Incentives, he said, are problematic, for a number of reasons. Studies show that physicians spend five percent of their workweek measuring quality, with only a bonus or penalty of four percent under MIPS. Either way, they’re losing at least one percent.
Also, the bonus one can expect for superior work depends on one’s colleagues failing, which could spell the end of collaboration. “You can probably cancel your conferences for the future, because no one will come and share any information about how they actually did it better,” Miller said. “The only way they can get paid better is if everybody else doesn’t.”
So the first path, pay for performance, ends up being “accountability without resources or flexibility,” Miller said.
The second option, alternative payment models, which Congress is encouraging, exempts physicians from MIPS. But most of these are shared savings programs, under which physicians receive bonuses for spending less than expected and penalties for the opposite.
“Shared savings is just another form of pay for performance,” Miller said. “It sounds easy. It’s just, ‘Hey. We’ll give you a bonus if you do less.’ But it’s kind of premised on this notion that somehow physicians are all sitting around with the CPT (Current Procedural Terminology) manual looking for things to order, and if we give them a bonus maybe they’ll order fewer things.”

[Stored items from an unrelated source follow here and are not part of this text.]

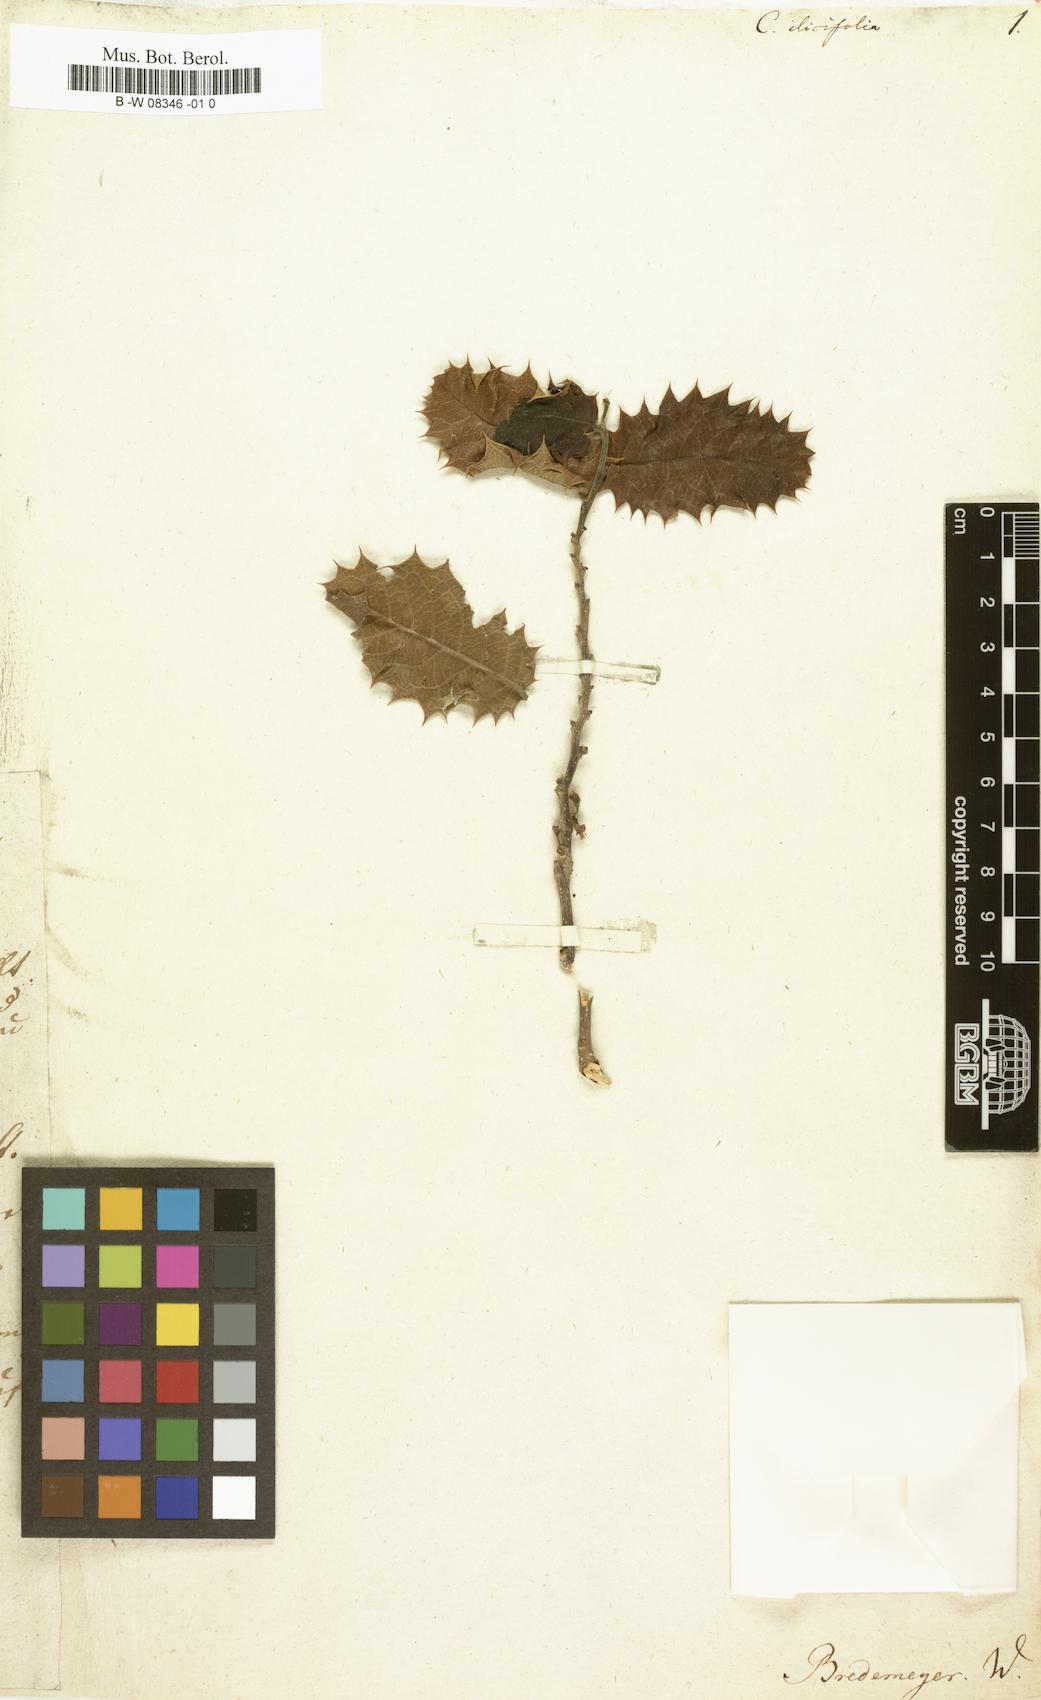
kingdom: Plantae
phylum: Tracheophyta
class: Magnoliopsida
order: Malpighiales
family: Salicaceae
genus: Casearia
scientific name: Casearia ilicifolia
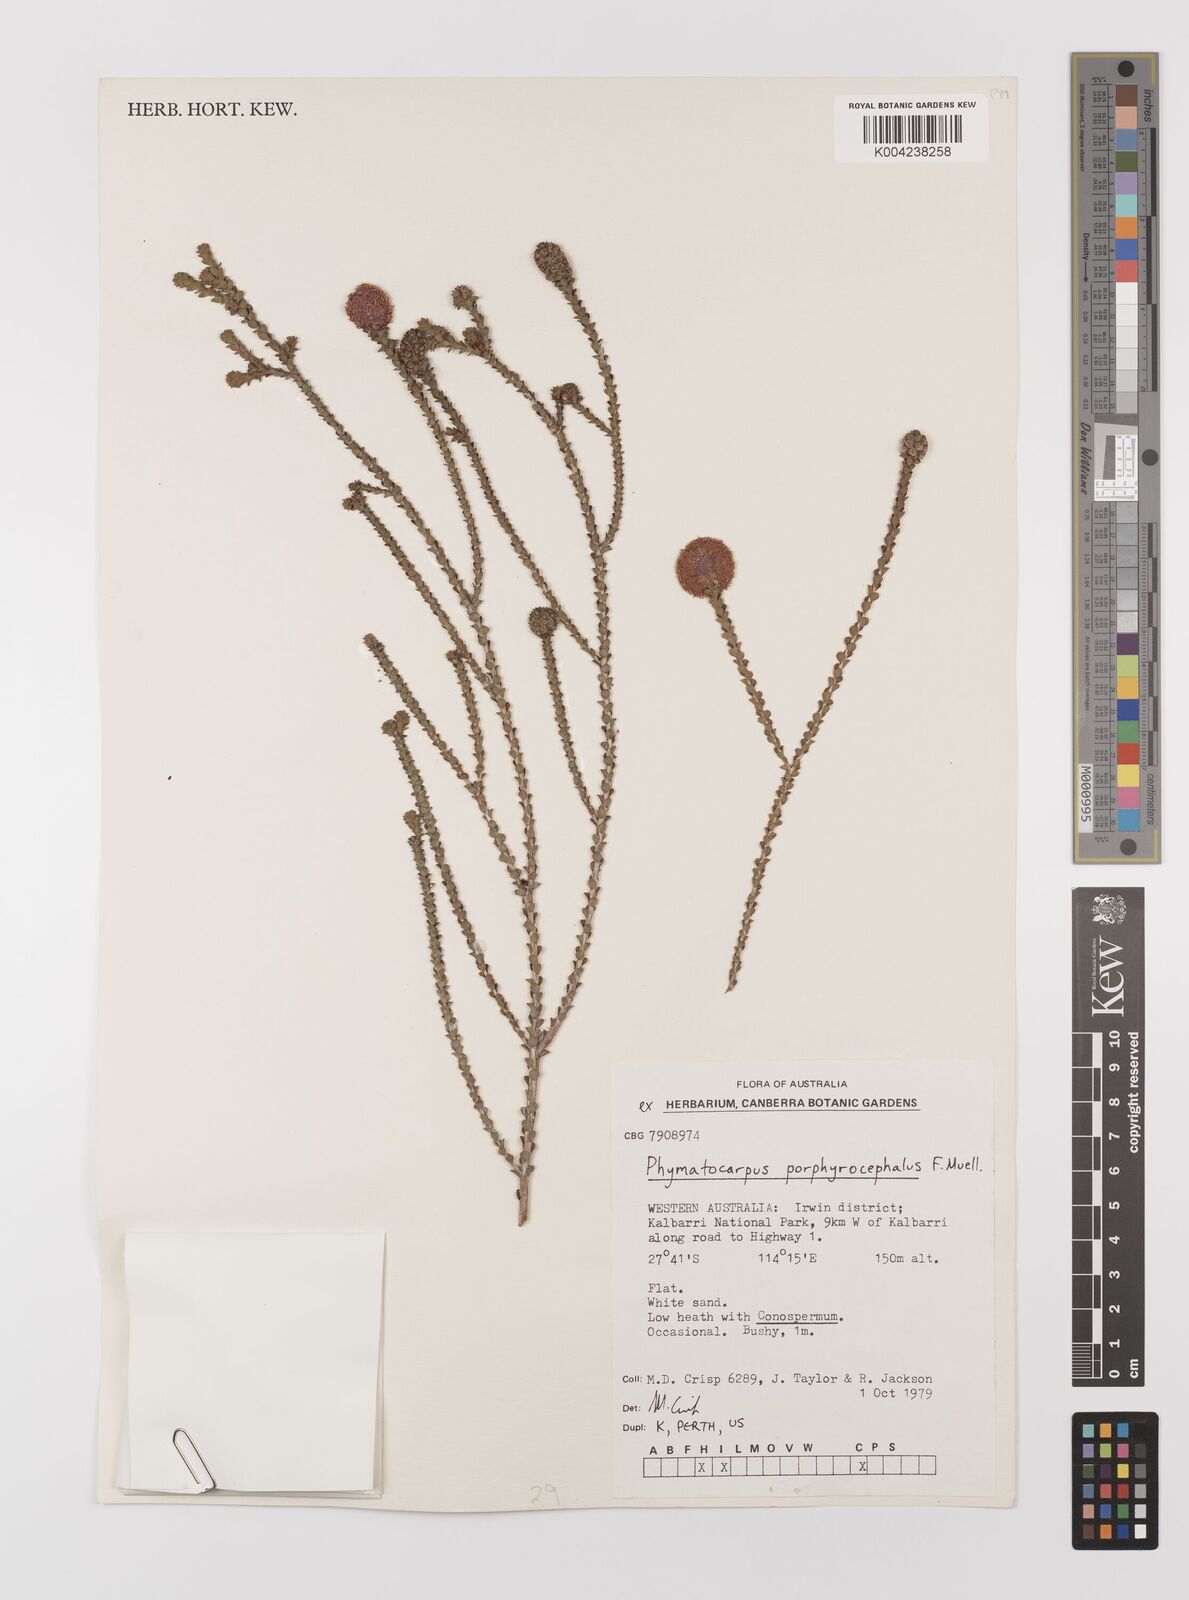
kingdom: Plantae
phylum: Tracheophyta
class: Magnoliopsida
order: Myrtales
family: Myrtaceae
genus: Melaleuca
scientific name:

Among the problems with this sort of structure are:
- Doctors who are already efficient won’t receive any or much more revenue, which could put them out of business.
- The programs could reward physicians for denying care in certain circumstances.
- And the bonuses are one-time only, so the following year, doctors would be expected to find other cost-cutting opportunities.
“Medicare has hidden all of this very carefully,” Miller said. “You’ll never find it in the press releases.”
Door number three responds to what’s wrong with the first two. “All those APMs that exist today and MIPs were all designed by payers — by health plans and by Medicare. Guess what? If payers are going to design payment systems, they’re going to design them in ways that work for them, not necessarily for doctors or patients,” Miller said. “Physicians have to figure out how to change their care to align with the payment system.”
Physicians have to redesign care, and then the payment systems should follow suit. That can happen when physicians identify avoidable spending areas and barriers in payments that require fixing, and then tailoring alternative payment models to removing those barriers, Miller said.
“The key step is,” he added, “this isn’t just ‘Pay us more and trust us.’ It requires physicians to take accountability for the things that they said are avoidable if you pay them differently.” That, he said, would be building the payment system from the bottom up, rather than from the top down.